Dzień pracy wiejskiego lekarza. Ośrodek Zdrowia w Grębocinie. Doktor Otto Karwowski w swoim gabinecie.Doktor Halina Karwowska podczas badania niemowlęcia. Doktor Karwowski z uczniami w Toruniu. Doktor Karwowski na obchodzie w szpitalu. Rodzinna kolacja.
00:00:00:00 | Napis: „Dr Karwowski z Grębocina”. W tle konie ciągnące brony po polu. |
00:00:04:08 | Dom. Drewniany budynek Ośrodka Zdrowia w Grębocinie. |
00:00:11:10 | Doktor Otton Karwowski bada pacjenta w gabinecie. |
00:00:22:11 | Rodzice z dziećmi w poczekalni. |
00:00:25:13 | Napis na drzwiach: „Gabinet lekarza poradni dziecięcej”. |
00:00:27:06 | Doktor Halina Karwowska podczas badania niemowlęcia. Obok jej mąż. |
00:00:50:11 | Synek Józio Karwowski czyści reflektory samochodu. |
00:00:55:17 | Doktor Karwowski wsiada do auta i rusza. Dojeżdża do miasta. |
00:01:20:19 | Tabliczka przed wejściem: „Państwowe Liceum Felczerskie w Toruniu”. Karwowski wchodzi do szkoły. Lekarz z uczniami. |
00:01:31:20 | Wynoszenie chorego na noszach. Doktor Karwowski idzie za pacjentem. |
00:01:41:24 | Ambulans zatrzymuje się przed szpitalem w Chełmży. Wnoszenie pacjenta do środka. |
00:01:53:12 | Doktor Karwowski na obchodzie w szpitalu. |
00:02:02:03 | Zegar z kukułką wskazuje 19.00. Doktor Karwowska przygotowuje kolację. Józio stukaniem w ścianę zaprasza tatę na posiłek.
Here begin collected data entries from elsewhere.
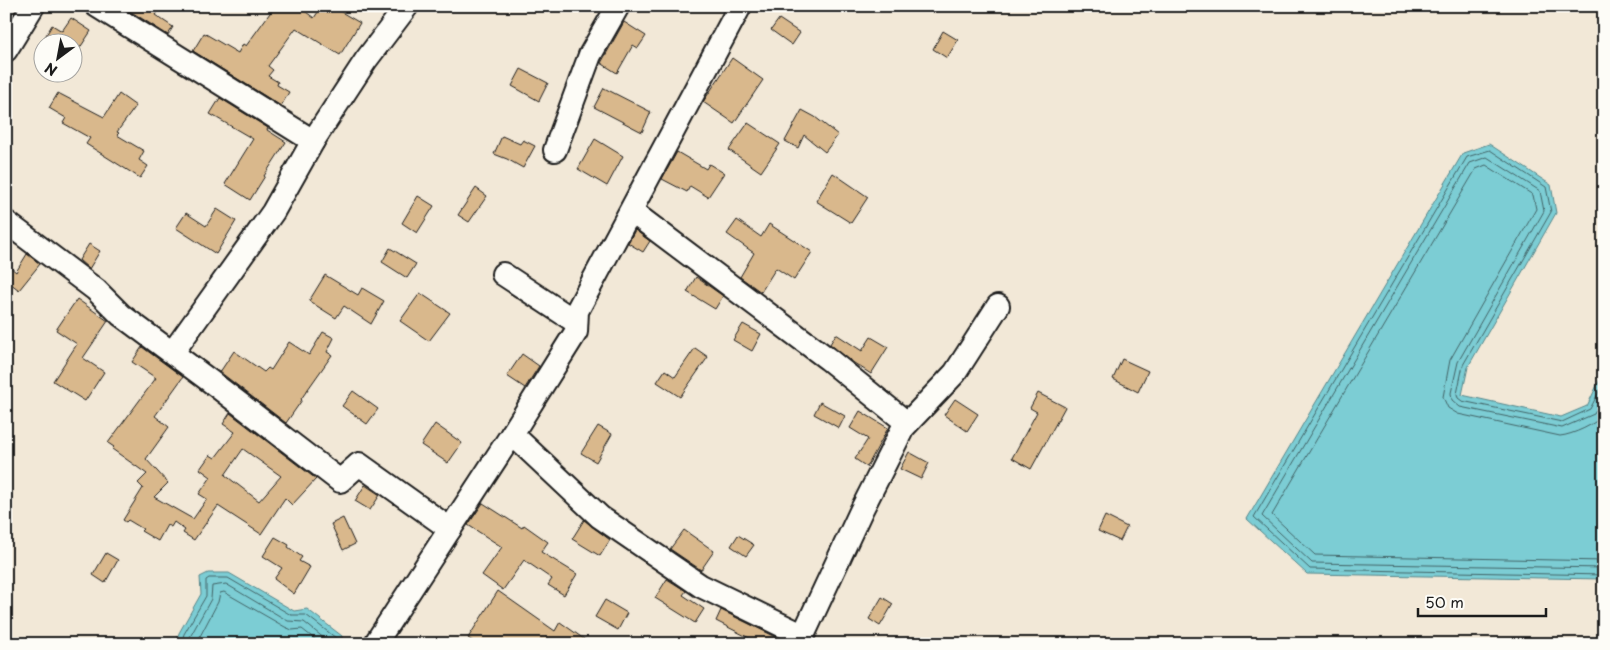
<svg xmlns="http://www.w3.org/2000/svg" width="1610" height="650" font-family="'Playpen Sans',sans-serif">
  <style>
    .water { fill: #7ccdd4; stroke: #56868a }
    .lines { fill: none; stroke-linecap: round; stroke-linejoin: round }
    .shore { stroke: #426366; stroke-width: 1 }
    .building { fill: #d9b88c; stroke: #1c1c1c; fill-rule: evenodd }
    .minor-casing { stroke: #1c1c1c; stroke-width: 26 }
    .minor { stroke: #fdfcf7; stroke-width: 22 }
  </style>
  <rect width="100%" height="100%" fill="#f2e8d7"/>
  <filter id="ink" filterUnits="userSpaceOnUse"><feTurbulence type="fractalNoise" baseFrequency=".02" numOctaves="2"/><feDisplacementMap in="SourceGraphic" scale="10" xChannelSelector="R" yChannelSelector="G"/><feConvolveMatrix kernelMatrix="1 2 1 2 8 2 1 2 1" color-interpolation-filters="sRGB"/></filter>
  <g filter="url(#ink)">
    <!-- water -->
    <g class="water">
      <polygon points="1489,144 1551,185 1556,213 1468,367 1462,395 1561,417 1587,406 1604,371 1604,579 1307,574 1247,519 1463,153"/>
      <polygon points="208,573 229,573 294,611 307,609 342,636 342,644 176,644 179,633 201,594 200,577"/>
    </g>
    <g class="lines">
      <!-- shore -->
      <g class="shore">
        <polyline points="1604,382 1590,409 1562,422 1462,401 1458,398 1457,394 1463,365 1551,212 1546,187 1490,150 1467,157 1254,517 1310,569 1604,575"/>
        <polyline points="1604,396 1594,414 1562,428 1460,407 1452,400 1451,393 1458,362 1544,211 1540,191 1487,157 1470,163 1262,516 1312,563 1604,568"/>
        <path d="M1604,414C1597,424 1572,435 1560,436L1458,414L1448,408L1443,397L1450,360L1536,209L1533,195L1486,165L1476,169L1272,515L1315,555L1604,561"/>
        <polyline points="181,644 184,634 206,596 206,580 209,578 228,578 291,615 306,615 336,638 337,644"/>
        <polyline points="188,644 190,637 211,599 212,586 226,584 288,621 304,622 331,644"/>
        <polyline points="196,644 218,602 220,593 224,592 285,627 292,630 302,629 321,644"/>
      </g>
    </g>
    <!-- building -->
    <g class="building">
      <polygon points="122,6 161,6 155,15 173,27 168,35"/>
      <polygon points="275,6 298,6 314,18 322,6 331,6 360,23 340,55 296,28 268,66 273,70 268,76 278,82 277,85 289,92 281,106 193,51 204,33 238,53 243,44 246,46"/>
      <polygon points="71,18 91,31 72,60 72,42 42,42 52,25 62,31"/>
      <polygon points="779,19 800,33 792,45 771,30"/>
      <polygon points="624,22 646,36 638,48 633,45 617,73 601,63"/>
      <polygon points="943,31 958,40 947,58 933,49"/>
      <polygon points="732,58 763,80 734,123 703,102"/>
      <polygon points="521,69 548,83 539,101 512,86"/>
      <polygon points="604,88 651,112 642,132 594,107"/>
      <polygon points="58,93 104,117 119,94 136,106 117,132 119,133 117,135 144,151 139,160 148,166 140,178 86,144 90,138 63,123 66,118 49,108"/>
      <polygon points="220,98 268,128 267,130 286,142 264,176 265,176 250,200 225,184 253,139 210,114"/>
      <polygon points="802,110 815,117 838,135 825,152 804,135 798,148 785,141"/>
      <polygon points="748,123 780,144 761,172 729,150"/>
      <polygon points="502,136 520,144 523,140 535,146 523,168 507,159 494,154"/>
      <polygon points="595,139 623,156 607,186 578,169"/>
      <polygon points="677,152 706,169 709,164 724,173 708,197 690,186 687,192 662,179"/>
      <polygon points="833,173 868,197 851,223 816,201"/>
      <polygon points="476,188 487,196 469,222 458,215"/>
      <polygon points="418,196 434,206 417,233 402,223"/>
      <polygon points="217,209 236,221 216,254 176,228 186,213 206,226"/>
      <polygon points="737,220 761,237 769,224 812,252 794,280 776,268 761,292 740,277 754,253 727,234"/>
      <polygon points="635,230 650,241 643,252 628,243"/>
      <polygon points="89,244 100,251 89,269 79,260"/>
      <polygon points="390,248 416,264 407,278 382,262"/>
      <polygon points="27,254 40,264 19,290 6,280 6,275 11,268 16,272"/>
      <polygon points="325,275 358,295 362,288 384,301 371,324 344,306 336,318 309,301"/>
      <polygon points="696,277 723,296 715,309 687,292"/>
      <polygon points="420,293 450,313 429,341 400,321"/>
      <polygon points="77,299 108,321 83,358 104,372 85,401 53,381 77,344 56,330"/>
      <polygon points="743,324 761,334 752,351 733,340"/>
      <polygon points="323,332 334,338 327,352 332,355 301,399 302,400 286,423 220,372 234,351 264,372 268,368 271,370 289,342 309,355"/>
      <polygon points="836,334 862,351 871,337 888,347 871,374 854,363 830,344"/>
      <path d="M142,347L183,377L155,416L169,427L146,459L168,483L154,497L193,519L207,499L199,494L211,477L200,469L210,455L215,458L235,432L223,424L230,413L316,479L292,505L285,498L261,534L218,506L194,540L183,533L185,530L174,522L171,527L167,525L158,541L141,531L143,529L128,520L126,522L123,520L143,488L138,483L147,474L112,449L114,447L108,443L156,378L132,362ZM243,449L281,476L259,501L225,475Z"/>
      <polygon points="695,348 708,357 680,397 657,382 665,370 675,377"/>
      <polygon points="522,354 539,366 525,388 507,376"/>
      <polygon points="1122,359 1148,371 1138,392 1113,379"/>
      <polygon points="353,391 378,409 367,424 342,406"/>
      <polygon points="1038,393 1065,407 1031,469 1012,458 1037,412 1030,408"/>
      <polygon points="955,399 978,414 967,431 944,415"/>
      <polygon points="820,402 845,416 839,428 814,414"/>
      <polygon points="860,411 888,428 867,467 855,459 868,439 850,428"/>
      <polygon points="435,424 462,443 448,463 421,445"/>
      <polygon points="598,426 612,434 596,462 581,453"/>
      <polygon points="909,452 929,463 921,479 900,469"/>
      <polygon points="365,485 380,495 370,510 355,501"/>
      <polygon points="483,503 522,528 524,525 548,542 541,552 577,574 564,595 548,585 552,579 524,560 503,590 482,575 502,547 468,525"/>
      <polygon points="1105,516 1127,527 1120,541 1098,531"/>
      <polygon points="343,518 355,544 343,550 331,524"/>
      <polygon points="584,520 610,540 600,556 572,539"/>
      <polygon points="684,530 714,551 701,570 670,549"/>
      <polygon points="738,535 754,545 746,556 731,546"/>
      <polygon points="275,537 289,545 288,547 302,557 299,561 310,567 294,594 274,579 282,568 263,556"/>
      <polygon points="106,553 118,560 105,583 93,575"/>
      <polygon points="667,579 686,591 683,595 704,609 695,623 655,598"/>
      <polygon points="498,591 555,631 560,622 591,644 477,644 468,638"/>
      <polygon points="882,597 893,604 880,626 869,619"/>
      <polygon points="605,600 627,613 618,630 595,617"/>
      <polygon points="721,610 786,642 786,644 761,644 716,621"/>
    </g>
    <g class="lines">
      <defs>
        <g id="minor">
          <polyline points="97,6 313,141"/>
          <polyline points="6,50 33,6"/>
          <polyline points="555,150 590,55 618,6"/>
          <polyline points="631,211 828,359 907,423"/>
          <polyline points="6,222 96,290 121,315 210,381 340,481 359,464 450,529"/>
          <polyline points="503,274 576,322"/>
          <polyline points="173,352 273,212 313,141 366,60 407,6"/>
          <polyline points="512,434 600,517 701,586 802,635"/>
          <polyline points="375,644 512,434 576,332 577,311 740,6"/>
          <polyline points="799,644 861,511 903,428 955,373 998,306"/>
        </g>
      </defs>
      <!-- minor casing -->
      <use href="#minor" class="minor-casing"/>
      <!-- minor -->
      <use href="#minor" class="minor"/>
    </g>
  </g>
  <!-- margin -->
  <rect width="1610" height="650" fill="none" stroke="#fdfcf7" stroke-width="25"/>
  <rect x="12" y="12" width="1585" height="625" fill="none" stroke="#1c1c1c" stroke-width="2" filter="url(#ink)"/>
  <!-- north arrow -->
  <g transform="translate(58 58) rotate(212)"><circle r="24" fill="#fdfcf7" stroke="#a3a29f"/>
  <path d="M0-4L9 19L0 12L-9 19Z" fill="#1c1c1c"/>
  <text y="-8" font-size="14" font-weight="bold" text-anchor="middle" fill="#1c1c1c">N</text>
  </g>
  <!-- scale -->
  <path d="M1418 608v8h128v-8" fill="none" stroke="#1c1c1c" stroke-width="2.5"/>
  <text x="1425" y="608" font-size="15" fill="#1c1c1c" stroke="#fdfcf7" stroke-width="4" paint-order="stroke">50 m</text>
</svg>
On odstukuje i kończy pracę. |
00:02:27:14 | Rodzina na wspólnej kolacji. Małgosia, Jacek i Józio przy stole z rodzicami. |
W Grębocinie pod Toruniem pracuje jeden z tysięcy naszych ofiarnych, oddanych swej służbie lekarzy wiejskich - doktór Otton Karwowski. Spotykamy go w miejscowym ośrodku zdrowia podczas codziennych godzin przyjęć. W tym samym ośrodku najmłodszymi pacjentami opiekuje się jego żona, doktór Halina Karwowska, lekarz pediatra. W ten sposób żona nie może narzekać, że nie widuje męża całymi dniami. Najmłodszy z trojga małych Karwowskich, Józio, przygotowuje do wyjazdu samochód tatusia. No, już, już, dziękuję synku, w Toruniu czekają na mnie. W Toruniu istotnie czekają na doktora Karwowskiego. Jest on wykładowcą w miejscowym liceum felczerskim i ma niemałą gromadkę wychowanków. Później – wizyty domowe, wezwania do nagłych wypadków. Tego chorego trzeba odwieźć zaraz do szpitala powiatowego w Chełmży – zresztą doktór Karwowski i tak tam jedzie. Pełni on tutaj obowiązki stałego konsultanta i pomaga młodszym lekarzom miejscowego szpitala. No tak, dzień minął. Pracowity, ciężki dzień. Dzisiaj i tak dobrze, tatuś będzie na pewno na kolacji. Trzeba go tylko wystukać umówionym zwyczajem. Małgosia i Jacek obliczyli, że doba ich ojca ma znacznie więcej niż 24 godziny.